Assignment: Could you restate the data word for word and drop the pictures?

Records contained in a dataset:
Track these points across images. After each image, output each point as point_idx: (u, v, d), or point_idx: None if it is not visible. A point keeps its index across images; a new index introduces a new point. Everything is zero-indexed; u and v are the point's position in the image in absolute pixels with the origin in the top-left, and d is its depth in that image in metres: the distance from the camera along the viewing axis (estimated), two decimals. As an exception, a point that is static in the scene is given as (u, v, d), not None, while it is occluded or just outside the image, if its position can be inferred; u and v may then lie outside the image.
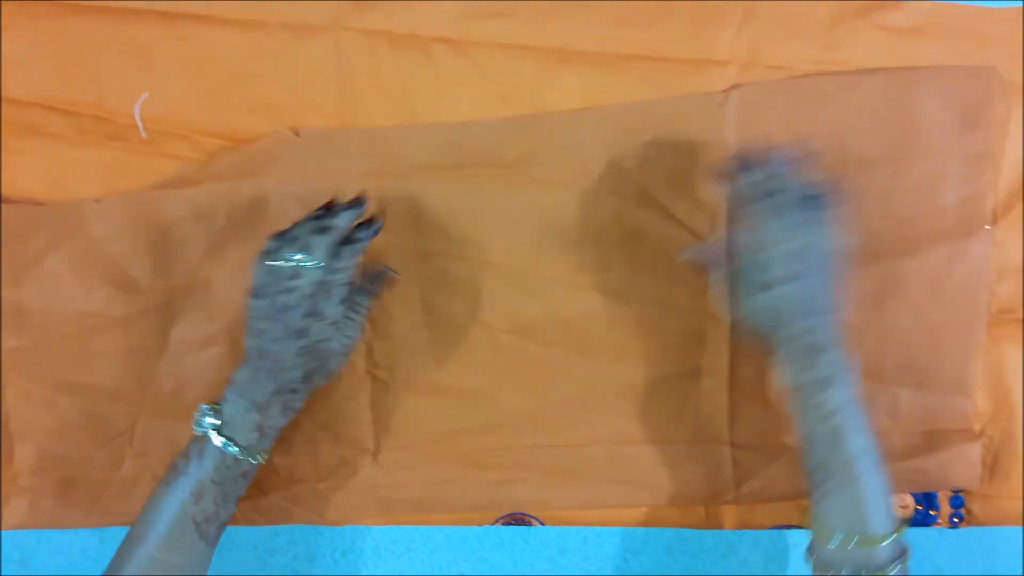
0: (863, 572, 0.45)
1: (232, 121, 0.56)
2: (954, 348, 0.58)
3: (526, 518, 0.60)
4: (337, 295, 0.47)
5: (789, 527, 0.60)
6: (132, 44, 0.55)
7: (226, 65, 0.55)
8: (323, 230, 0.46)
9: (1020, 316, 0.58)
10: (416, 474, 0.59)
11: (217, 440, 0.47)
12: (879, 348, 0.57)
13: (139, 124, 0.55)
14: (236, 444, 0.47)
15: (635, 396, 0.58)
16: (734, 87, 0.56)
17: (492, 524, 0.60)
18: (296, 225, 0.47)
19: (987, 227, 0.57)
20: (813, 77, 0.56)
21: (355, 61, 0.55)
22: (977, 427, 0.58)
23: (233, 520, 0.50)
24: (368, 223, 0.49)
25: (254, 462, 0.48)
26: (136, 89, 0.55)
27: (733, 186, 0.49)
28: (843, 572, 0.46)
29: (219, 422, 0.47)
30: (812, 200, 0.47)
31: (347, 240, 0.47)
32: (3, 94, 0.55)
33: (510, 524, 0.60)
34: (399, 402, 0.58)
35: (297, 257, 0.45)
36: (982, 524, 0.60)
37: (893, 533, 0.46)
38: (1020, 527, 0.60)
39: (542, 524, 0.60)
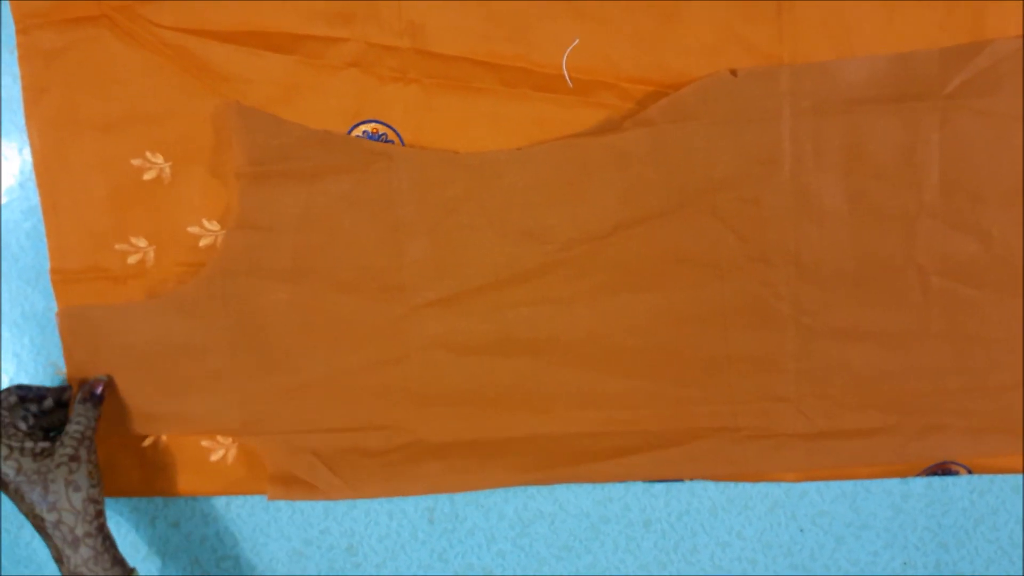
0: None
1: (663, 64, 0.54)
2: None
3: (953, 467, 0.58)
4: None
5: None
6: (564, -10, 0.54)
7: (658, 6, 0.54)
8: None
9: None
10: (839, 423, 0.57)
11: None
12: None
13: (566, 74, 0.55)
14: None
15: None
16: None
17: (916, 476, 0.58)
18: None
19: None
20: None
21: (798, -5, 0.53)
22: None
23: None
24: None
25: None
26: (564, 38, 0.55)
27: None
28: None
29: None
30: None
31: None
32: (428, 49, 0.55)
33: (935, 474, 0.58)
34: (823, 348, 0.57)
35: None
36: None
37: None
38: None
39: (970, 473, 0.58)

Response to this exercise:
Track these points across images. After each image, output each point as point_idx: (u, v, d), or point_idx: None if it is not visible. A point keeps its index across images; a new index introduces a new point. Everything is zero-indexed; u and v are the point's position in the image in absolute pixels with the origin in the top-left, and d is its depth in that image in metres: the distance from the camera along the viewing axis (estimated), two decimals. As an exception, a point that is static in the scene is given as (u, v, d), not None, while it is occluded or just outside the image, if its position can be inferred; u and v may then lie outside the image.
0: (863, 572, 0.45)
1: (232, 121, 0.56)
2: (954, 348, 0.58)
3: (526, 518, 0.60)
4: (337, 295, 0.47)
5: (789, 527, 0.60)
6: (132, 44, 0.55)
7: (226, 65, 0.55)
8: (323, 230, 0.46)
9: (1020, 316, 0.58)
10: (416, 474, 0.59)
11: (217, 440, 0.47)
12: (879, 348, 0.57)
13: (139, 124, 0.55)
14: (236, 444, 0.47)
15: (635, 396, 0.58)
16: (734, 87, 0.56)
17: (492, 524, 0.60)
18: (296, 225, 0.47)
19: (987, 227, 0.57)
20: (813, 77, 0.56)
21: (355, 61, 0.55)
22: (977, 427, 0.58)
23: (233, 520, 0.50)
24: (368, 223, 0.49)
25: (254, 462, 0.48)
26: (136, 89, 0.55)
27: (733, 186, 0.49)
28: (843, 572, 0.46)
29: (219, 422, 0.47)
30: (812, 200, 0.47)
31: (347, 240, 0.47)
32: (3, 94, 0.55)
33: (510, 524, 0.60)
34: (399, 402, 0.58)
35: (297, 257, 0.45)
36: (982, 524, 0.60)
37: (893, 533, 0.46)
38: (1020, 527, 0.60)
39: (542, 524, 0.60)
0: None
1: (663, 64, 0.54)
2: None
3: (953, 467, 0.58)
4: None
5: None
6: (564, -10, 0.54)
7: (658, 6, 0.54)
8: None
9: None
10: (839, 423, 0.57)
11: None
12: None
13: (566, 74, 0.55)
14: None
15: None
16: None
17: (916, 476, 0.58)
18: None
19: None
20: None
21: (798, -5, 0.53)
22: None
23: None
24: None
25: None
26: (564, 38, 0.55)
27: None
28: None
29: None
30: None
31: None
32: (428, 49, 0.55)
33: (935, 474, 0.58)
34: (823, 348, 0.57)
35: None
36: None
37: None
38: None
39: (970, 473, 0.58)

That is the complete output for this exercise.